Clinical manifestations range from non-invasive allergic broncho-pulmonary aspergillosis, and aspergilloma, to invasive pulmonary aspergillosis, chronic necrotising pulmonary aspergillosis, and occasionally extra pulmonary manifestations involving organs like the liver, kidney, GI tract, eyes, brain and skin. Invasive and extrapulmonary manifestations are particularly seen in immunocompromised hosts such as those with underlying haematological malignancies, transplant recipients, or those receiving long-term immunosuppressive therapies. Pulmonary aspergillosis has been associated with some risk groups of individuals infected with SARS-CoV-2.

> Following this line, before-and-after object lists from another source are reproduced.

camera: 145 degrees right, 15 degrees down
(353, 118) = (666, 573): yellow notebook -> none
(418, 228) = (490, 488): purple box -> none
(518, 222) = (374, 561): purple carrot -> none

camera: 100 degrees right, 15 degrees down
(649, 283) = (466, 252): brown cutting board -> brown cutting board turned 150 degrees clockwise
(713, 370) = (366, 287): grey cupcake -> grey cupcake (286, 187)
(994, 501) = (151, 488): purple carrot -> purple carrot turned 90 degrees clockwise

Building works in the healthcare setting poses the risk of nosocomial aspergillosis in vulnerable patient populations, especially where appropriate infection prevention and control measures have not been adequately implemented.
Aspergillus infections usually start in the lung following inhalation of environmental Aspergillus spores. Presenting symptoms of invasive pulmonary aspergillosis include fever, chest pain, and haemoptysis.
Galactomannan, a cell wall component of Aspergillus is a key diagnostic marker for the detection of invasive aspergillosis. Evidence of infection is usually supported by clinical history, radiological findings, diagnostic markers including galactomannan and serum β-d glucan, histology, and pathogen identification by culture or PCR.
As invasive aspergillosis is associated with significant morbidity and mortality early diagnosis and treatment is key.